Kemudian, Yasui dan Ota sepakat bahwa dalam distribusi bantuan dan makanan, relawan masyarakat tentu bisa salah sasaran. Misalnya, orang yang sebenarnya sudah dibantu justru diberi bantuan, sementara yang belum dibantu tidak mendapatkan pertolongan sebagaimana semestinya. ”Kalau ada petugas, penyaluran orang dan barang bisa diarahkan ke tempat yang tepat karena adanya koordinasi dan organisasi yang rapi,” kata Ota. Ya, biasanya relawan memang suka berkumpul tanpa sadar karena medan lokasi kejadian gempa tidak selalu bagus aksesnya. Jadi, sulit masuk ke tempat pengungsian yang terpelosok. “Jadi, tahu-tahu semua relawan berkumpul di tempat yang sama,” tambah Ota yang pernah tinggal juga di Vietnam.
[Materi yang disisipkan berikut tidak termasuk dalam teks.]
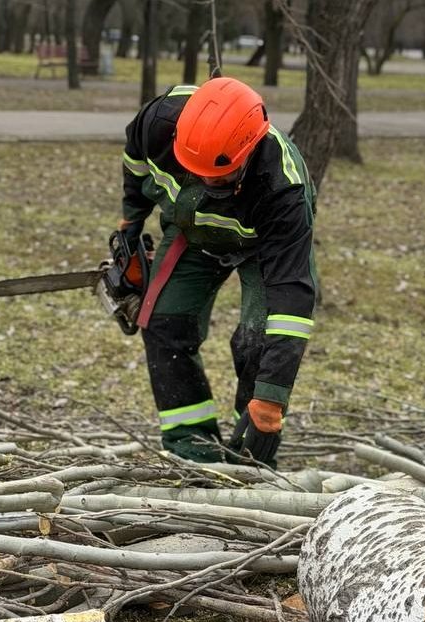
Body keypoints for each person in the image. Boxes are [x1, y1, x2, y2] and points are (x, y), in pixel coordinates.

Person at [119, 76, 317, 466]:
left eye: (221, 175)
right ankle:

Menurut Yasui, selain hal yang telah dikemukakan sebelumnya, kadang-kadang juga sering terjadi konflik kepentingan di antara kelompok relawan atau antar-relawan. Hal ini tentu mempunyai kontribusi negatif bagi penanganan korban bencana alam. Jadi, masuk akal juga kalau relawan dari elemen masyarakat di Jepang umumnya menunggu hingga situasi stabil dan tidak berbahaya lagi. Ketika itulah mereka bisa membantu sesama mereka yang mengalami musibah dengan lebih aman dan efektif.